Bergeson & Campbell, P.C. (B&C®) is a Washington, D.C. law firm providing chemical and chemical product stakeholders unparalleled experience, judgment, and excellence in matters relating to TSCA, and other global chemical management programs.

By Lynn L. Bergeson and Carla N. Hutton
 
On June 3, 2020, the American Coatings Association (ACA), National Association of Manufacturers, Toy Association, National Association of Home Builders, and U.S. Chamber of Commerce petitioned the U.S. Environmental Protection Agency (EPA) to develop a risk management procedural rule under the Toxic Substances Control Act (TSCA).  According to ACA’s June 15, 2020, press release, ACA “believes that a procedural rule would provide guard rails to ensure consistency, transparency and effective public communication in developing risk mitigation requirements for companies following EPA completion of a Risk Evaluation under TSCA.”  ACA states that a procedural rule “is needed to establish a central point of reference for all requirements and considerations involved in crafting a risk management rule regulating a specific chemical.”  The petitioners ask EPA to implement an updated risk management procedural rule addressing considerations under the Frank R. Lautenberg Chemical Safety for the 21st Century Act (Lautenberg Act).  According to the press release, the petition lists and describes various risk mitigation considerations under the Lautenberg Act’s framework that should be addressed in a procedural rule, including considerations related to transparency, deadlines for compliance, notice, effective dates, exemptions for critical or essential use, coordination with and/or delegation to other agencies, and processes to amend a risk mitigation rule.  ACA states that EPA has 90 days from filing to grant or deny the petition.  If EPA grants the petition, EPA can enter into a public rulemaking process, as requested by petitioners, though it is not required to do so.  ACA notes that while the Administrative Procedure Act (APA) provides that “rules of agency organization, procedure, or practice” are exempt from notice and comment requirements, “petitioners believe that EPA should publish the requested section 6 risk management procedural rule for notice and comment because the information and opinions supplied by the public will inform the Agency’s views.”

_Entries supplied_.
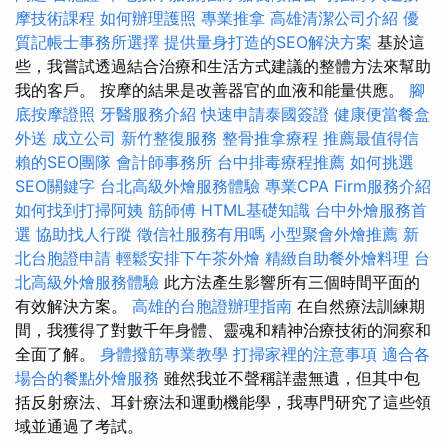
摩技術課程
如何辦理護照
專業推拿
高雄清潔公司介紹
優
質記帳士事務所選擇
提供量身打造的SEO解決方案
基於這
些，我嘗試透過結合治療和生活方式建議的整體方法來幫助
我的客戶。 按摩的結果是改善器官的血液和能量供應。
腳
底按摩證照
牙醫服務介紹
快速申請泰國簽證
健康便當餐盒
外送
成立公司
新竹整復服務
整骨推拿療程
推薦最值得信
賴的SEO團隊
會計師事務所
台中排毒療程推薦
如何挑選
SEO關鍵字
台北高級外燴服務體驗
專業CPA Firm服務介紹
如何找到打掃阿姨
筋師傅
HTML基礎知識
台中外燴服務首
選
協助找人行蹤
徵信社服務有用嗎
小型聚會外燴推薦
新
北台胞證申請
輕鬆安排下午茶外燴
精緻自助餐外燴料理
台
北高級外燴服務體驗
此方法產生影響所有三個時間平面的
有效解決方案。
高雄的台胞證辦理指南
在自然療法訓練期
間，我獲得了對數千年身體、靈魂和精神治療技術的洞察和
全面了解。
身體撥筋專業教學
打掃家裡的注意事項
適合各
場合的餐點外燴服務
雖然我並不聲稱詳盡無遺，但其中包
括反射療法、耳針療法和運動機能學，我專門研究了這些領
域並通過了考試。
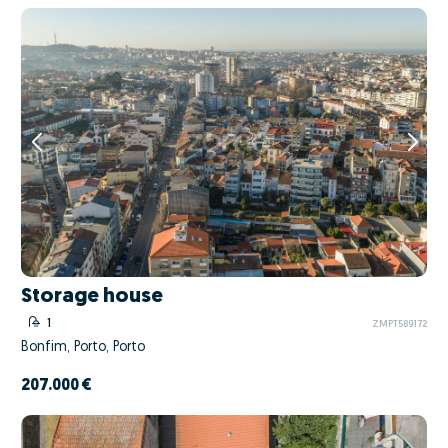
Storage house
1
ZMPT589172
Bonfim, Porto, Porto
207.000 €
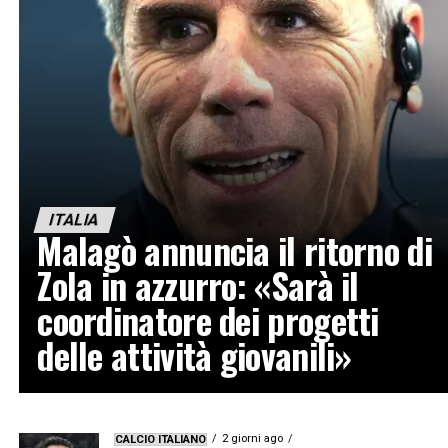
ITALIA
Malagò annuncia il ritorno di
Zola in azzurro: «Sarà il
coordinatore dei progetti
delle attività giovanili»
2 giorni ago
CALCIO ITALIANO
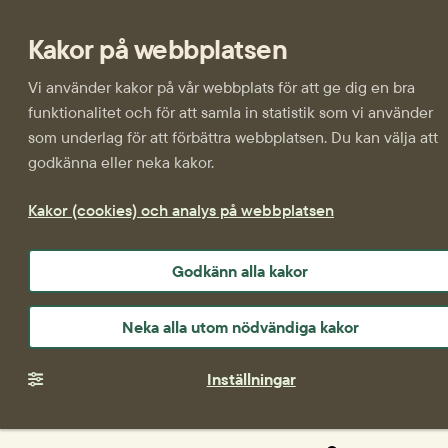
Kakor på webbplatsen
Vi använder kakor på vår webbplats för att ge dig en bra
funktionalitet och för att samla in statistik som vi använder
som underlag för att förbättra webbplatsen. Du kan välja att
godkänna eller neka kakor.
Kakor (cookies) och analys på webbplatsen
Godkänn alla kakor
Neka alla utom nödvändiga kakor
Inställningar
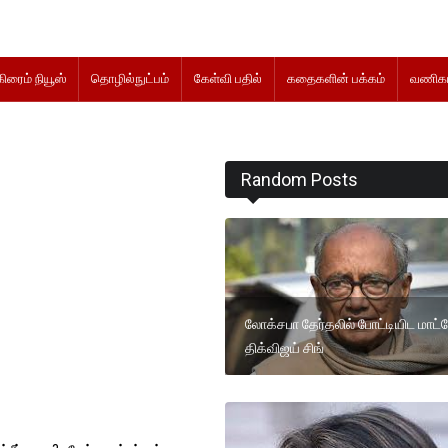
கிரைம் நியூஸ்
தொழில்நுட்பம்
கேள்வி பதில்
கதைகளின் பக்கம்
வணிகம
Random Posts
லோக்சபா தேர்தலில் போட்டியிட மாட்ட
திக்விஜய் சிங்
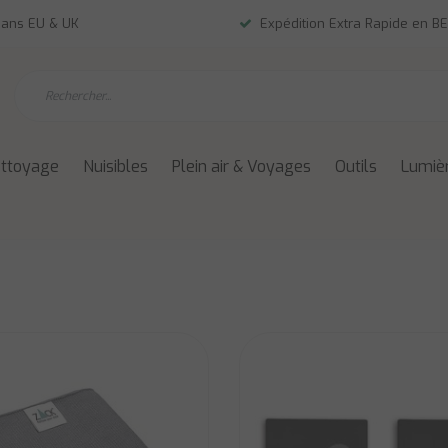
dans EU & UK
Expédition Extra Rapide en BE
ettoyage
Nuisibles
Plein air & Voyages
Outils
Lumièr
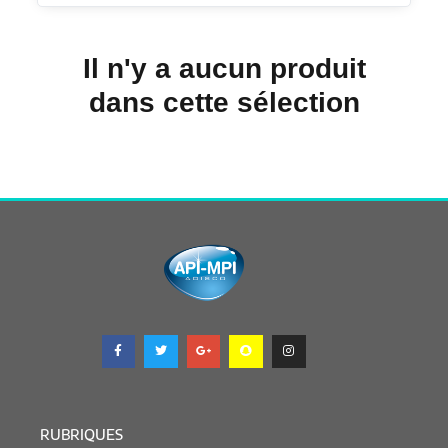
Il n'y a aucun produit
dans cette sélection
RUBRIQUES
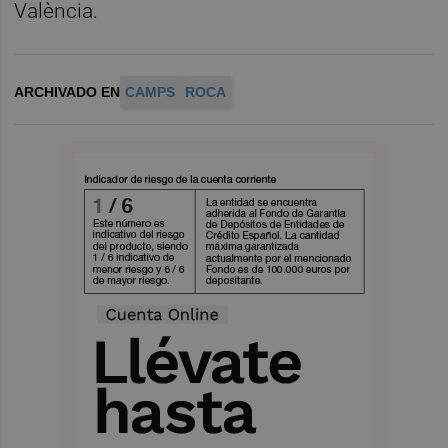
València.
ARCHIVADO EN
CAMPS
ROCA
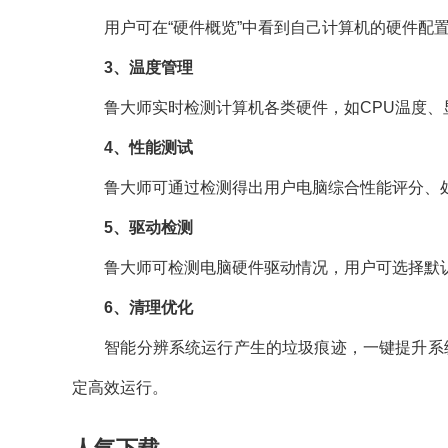
用户可在“硬件概览”中看到自己计算机的硬件配置
3、温度管理
鲁大师实时检测计算机各类硬件，如CPU温度、
4、性能测试
鲁大师可通过检测得出用户电脑综合性能评分、处
5、驱动检测
鲁大师可检测电脑硬件驱动情况，用户可选择默认“
6、清理优化
智能分辨系统运行产生的垃圾痕迹，一键提升系统 
定高效运行。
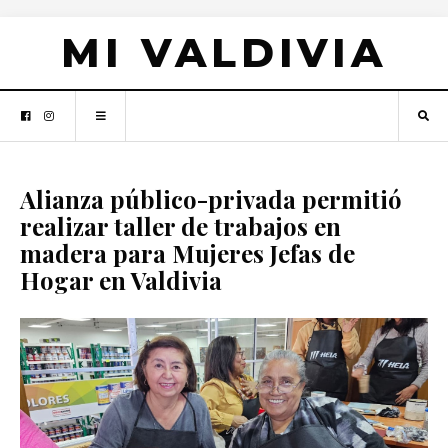
MI VALDIVIA
Alianza público-privada permitió
realizar taller de trabajos en
madera para Mujeres Jefas de
Hogar en Valdivia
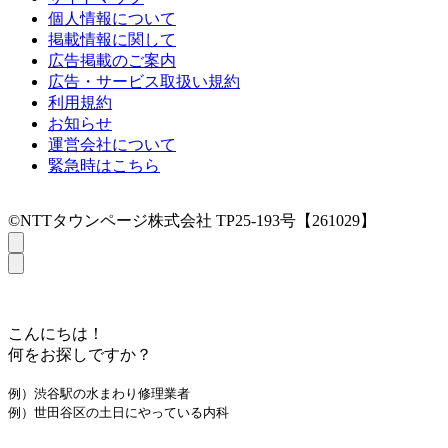
個人情報について
掲載情報に関して
広告掲載のご案内
広告・サービス取扱い規約
利用規約
お知らせ
運営会社について
緊急時はこちら
©NTTタウンページ株式会社 TP25-193号【261029】
こんにちは！
何をお探しですか？
例）渋谷駅の水まわり修理業者
例）世田谷区の土日にやっている内科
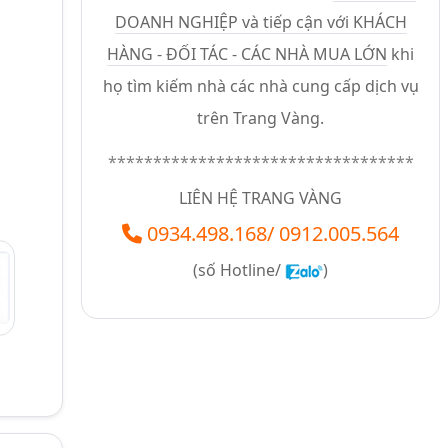
DOANH NGHIỆP và tiếp cận với KHÁCH
HÀNG - ĐỐI TÁC - CÁC NHÀ MUA LỚN
khi
họ tìm kiếm nhà các nhà cung cấp dịch vụ
trên Trang Vàng.
**********************************
LIÊN HỆ TRANG VÀNG
0934.498.168
/
0912.005.564
(số
Hotline/
)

_Exercise A_. In two sentences, summarize the article about the TSCA risk management petition.
_Exercise B_.
Answer these questions about the TSCA petition article, one per line:
(i) On what date was the petition filed?
(ii) How many days from filing does EPA have to grant or deny the petition?
(iii) Which act exempts "rules of agency organization, procedure, or practice" from notice and comment requirements?
Draw only on the article about the TSCA petition and not on the items.

_Task answer A_. On June 3, 2020, the American Coatings Association and four other organizations petitioned EPA to develop a risk management procedural rule under TSCA that addresses considerations under the Lautenberg Act, such as transparency, compliance deadlines, notice, effective dates, and exemptions for critical or essential use. EPA has 90 days to grant or deny the petition, and although procedural rules are exempt from notice and comment under the Administrative Procedure Act, the petitioners believe EPA should publish the rule for notice and comment.

_Task answer B_.
(i) June 3, 2020
(ii) 90 days
(iii) The Administrative Procedure Act (APA)